NHS Forest Awards 2021
The winners the 2021 NHS Forest Awards were announced during our annual conference, held online on 19 October. We were absolutely delighted with the calibre of award submissions this year and are excited to present these five projects. The breadth and creativity of projects across the country continues to inspire, and it is clear that nature connection and nature recovery is playing an ever more important role in healthcare throughout the UK.
NHS Forest award for engaging people with nature
Winner: Wild Skills Wild Spaces, Powys Teaching Health Board
This project, in partnership with Cardiff Met University and Montgomeryshire Wildlife Trust, engages adults and young people in ecotherapy to empower people who would not typically engage with outdoor activities or prescribed therapeutic interventions. They provide free, inclusive and accessible sessions at local nature reserves, including bushcraft, food growing, and other outdoor activities. Over 50 people are currently engaged in the project.
NHS Forest Award for the creation of an innovative green space
Winner: CW+ Sky Garden, Chelsea and Westminster Hospital
The Sky Garden, designed by Jinny Blom, is an innovative way to bring the outdoors inside to support cognitive function, wellbeing, and the rehabilitation of intensive care patients as well as a space for loved ones and staff. Adjacent to the ICU, this indoor garden includes a physiotherapy area as well as a sociable space for consultations to take place amongst the plants. It is fully accessible for wheelchairs and hospital beds. The planting, which includes trees as well as smaller plants, is maintained organically and the furniture is constructed with natural materials.
NHS Forest award for pioneering use of green space by healthcare professionals
Winner: Welcome to Our Woods, Cwm Taf Morgannwg University Health Board
Welcome to Our Woods has worked with a huge range of NHS departments: neurological services, brain injury hospitals, and adults with learning disabilities, as well as with social prescribing from local GP surgeries and the homeless charity Platform.

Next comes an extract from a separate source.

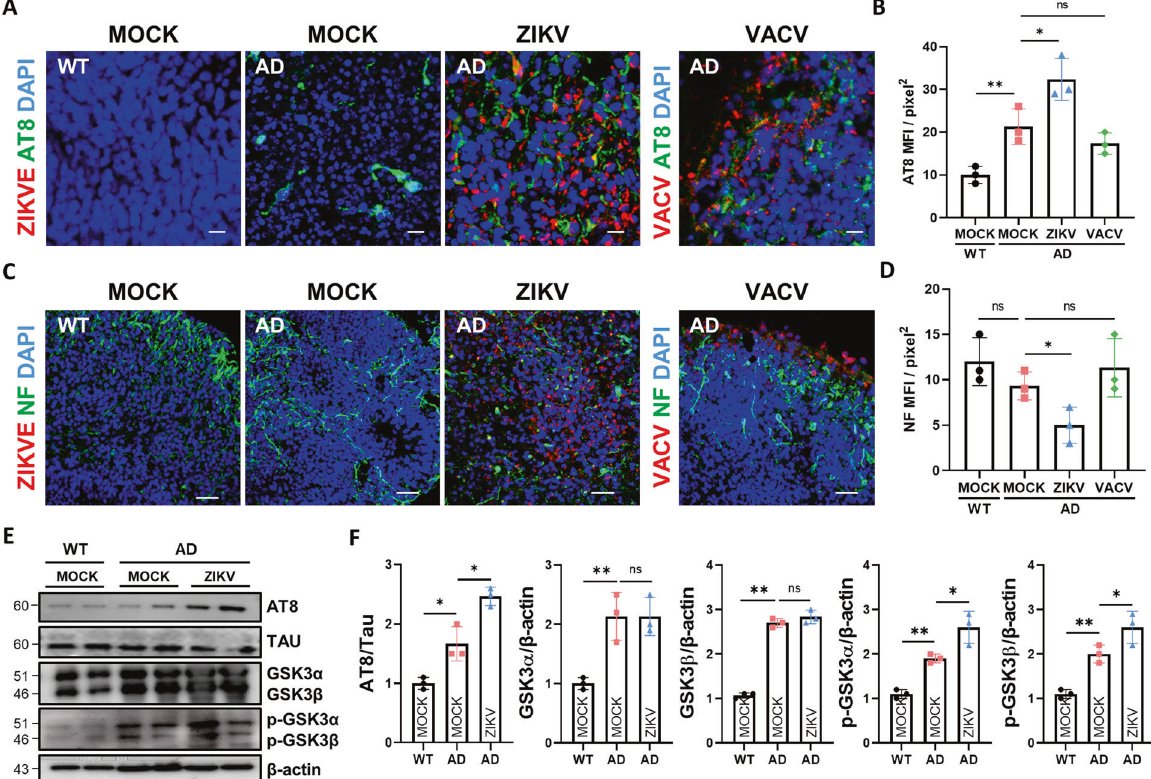
Fig. 4 ZIKV infection enhances p-TAU levels in AD organoids through GSK3 α / β . A Representative images of immunostained p-tau with AT8 (Ser202/Thr205), ZIKVE, and VACV antibodies. Scale bars, 10 µm. B Each graph bar represents the percentage of AT8-positive cells in the organoids. ( n = 3). C Representative images of immunostained NF and ZIKVE antibodies. Scale bars, 50 µm. D Each graph bar represents the percentage of NF-positive cells in the organoids ( n = 3). E Western blotting of p-Tau (AT8), Tau, p-GSK3 α / β , GSK α / β and β -actin in WT and AD organoids exposed to mock conditions and ZIKV. F Quanti fi cation of p-Tau (AT8), Tau, p-GSK3 α / β , GSK α and GSK3 β levels. p-Tau was normalized to total Tau. The others were normalized to β -actin ( n = 3). n.s.: not signi fi cant, * P < 0.05, and ** P < 0.01. The data are presented as the mean ±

They base activities around forest bathing, mindfulness meditations, and bushcraft and nature-based activities. Throughout lockdown they continued to skillshare on Zoom. They also have a pioneering digital version of Woodland Therapy for NHS staff, through which self-care toolboxes are delivered to people’s houses and workplaces. A month-long Zoom programme of woodland therapy was run in March.
NHS Forest award for nature recovery
Winner: Edible Airedale, Airedale General Hospital
Edible Airedale has nature recovery at the heart of its growing project on the 43-acre hospital estate. They have chosen their orchard trees specifically to benefit the flora and fauna around the hospital grounds. They have planted sea buckthorn to support their pair of breeding oystercatchers that return to the site year after year. As well as this they have created “bee bankings”, where soil is made into a bank and covered with sand, pebbles and mud for bees to burrow into as an ideal living habitat. In return, the bees pollinate the orchard! Hedgerows on the site are managed to encourage wildlife and protect hedgehogs.
NHS Forest award for the most trees planted for the NHS Forest in 2020-21
Winner: Guild Lodge, Lancashire Care NHS Foundation Trust
One thousand trees were planted at Guild Lodge to create a coppice woodland of willow providing a beautiful space to enjoy woodland walkways and supporting nature in nearby wetland areas. The trees also provide raw materials for use in therapeutic woodwork sessions and for building structures such as fencing around Guild Lodge’s Grow Your Own allotment project.